Transient objects are designed for cases where the object is known not to be part of a distributed object and will never need to be inspected by clients on other vineyard instances. Transient objects are useful for short-lived immediate values within the progress of a single computing engine.
Persistent objects are designed for cases where the object chunk will be used to form a larger distributed object, and the metadata is needed when applications inspect the distributed object. Persistent objects and distributed objects are commonly used to pass intermediate data between two distributed engines.
Caution
By default, objects are transient. We provide an API client.persist()
that
can explicitly persist the metadata of the target object to etcd, ensuring its visibility
by clients connected to other instances in the cluster.
Builders and resolvers¶
Vineyard utilizes an extensible registry mechanism to enable users to easily integrate their data structures into the system. This design, which includes builders, resolvers, and drivers, allows users to create, resolve, and share their data structures across different systems and paradigms. Notably, even the core data structures and drivers in Vineyard follow this design.
Note
What is the registry mechanism?
The registry mechanism decouples methods from the definition of Vineyard data types.

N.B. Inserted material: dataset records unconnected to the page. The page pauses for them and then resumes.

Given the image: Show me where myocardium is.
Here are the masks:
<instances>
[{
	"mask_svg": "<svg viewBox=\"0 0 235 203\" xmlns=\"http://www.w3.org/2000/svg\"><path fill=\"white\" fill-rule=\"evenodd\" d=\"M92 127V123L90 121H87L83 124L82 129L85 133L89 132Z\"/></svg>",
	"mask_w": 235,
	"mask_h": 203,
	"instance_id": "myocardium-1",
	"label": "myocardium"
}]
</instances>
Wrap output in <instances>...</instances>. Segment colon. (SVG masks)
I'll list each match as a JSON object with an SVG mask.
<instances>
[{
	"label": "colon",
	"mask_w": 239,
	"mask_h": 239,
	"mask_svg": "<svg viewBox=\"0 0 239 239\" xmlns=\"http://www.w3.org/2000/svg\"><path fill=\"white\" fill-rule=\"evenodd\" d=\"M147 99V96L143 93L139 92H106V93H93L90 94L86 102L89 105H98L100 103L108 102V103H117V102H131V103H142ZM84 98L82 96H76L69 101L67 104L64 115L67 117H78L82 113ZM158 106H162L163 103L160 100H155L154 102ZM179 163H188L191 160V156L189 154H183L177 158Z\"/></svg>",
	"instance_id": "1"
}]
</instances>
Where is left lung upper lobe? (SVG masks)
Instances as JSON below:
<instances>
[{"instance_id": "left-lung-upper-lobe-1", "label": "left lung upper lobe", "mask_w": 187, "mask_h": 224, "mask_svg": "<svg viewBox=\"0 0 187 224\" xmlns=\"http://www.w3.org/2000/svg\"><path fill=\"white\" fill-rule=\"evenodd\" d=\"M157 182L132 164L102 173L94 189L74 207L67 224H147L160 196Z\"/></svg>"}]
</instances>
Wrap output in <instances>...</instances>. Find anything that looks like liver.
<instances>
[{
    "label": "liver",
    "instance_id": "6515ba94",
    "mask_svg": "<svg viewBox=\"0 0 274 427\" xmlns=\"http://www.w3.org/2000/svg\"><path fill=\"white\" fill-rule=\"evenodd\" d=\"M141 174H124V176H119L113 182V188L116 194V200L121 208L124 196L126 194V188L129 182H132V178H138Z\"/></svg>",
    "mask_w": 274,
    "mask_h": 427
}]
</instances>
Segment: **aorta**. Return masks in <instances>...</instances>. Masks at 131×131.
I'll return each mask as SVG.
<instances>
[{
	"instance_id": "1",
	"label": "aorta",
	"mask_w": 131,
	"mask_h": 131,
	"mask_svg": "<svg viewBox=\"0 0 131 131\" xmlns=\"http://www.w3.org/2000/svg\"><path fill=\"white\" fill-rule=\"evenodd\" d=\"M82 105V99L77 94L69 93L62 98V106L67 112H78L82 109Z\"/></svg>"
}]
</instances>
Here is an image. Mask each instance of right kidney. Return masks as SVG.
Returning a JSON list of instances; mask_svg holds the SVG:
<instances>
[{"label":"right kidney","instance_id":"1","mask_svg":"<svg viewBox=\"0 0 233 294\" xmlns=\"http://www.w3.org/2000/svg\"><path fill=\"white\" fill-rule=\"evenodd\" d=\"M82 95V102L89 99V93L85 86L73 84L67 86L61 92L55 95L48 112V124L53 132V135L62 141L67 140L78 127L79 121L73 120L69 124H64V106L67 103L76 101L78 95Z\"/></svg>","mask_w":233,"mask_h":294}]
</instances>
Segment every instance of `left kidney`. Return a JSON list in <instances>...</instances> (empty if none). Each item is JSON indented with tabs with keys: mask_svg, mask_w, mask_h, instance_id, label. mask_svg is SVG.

For builders and resolvers, this means users can flexibly register different implementations in various languages to build and resolve the same Vineyard data type. This enables data sharing between different systems and paradigms and allows for native language optimizations.
For drivers, the registry mechanism permits users to flexibly plug in functionality methods in different languages for Vineyard data types, providing the necessary capabilities for data types during the data analysis process.
Moreover, the registered methods can be implemented and optimized according to specific data analysis tasks, further enhancing efficiency.
Refer to Define Data Types in Python and Defining Custom Data Types in C++ for examples of how builders and resolvers are implemented in Python and C++, respectively.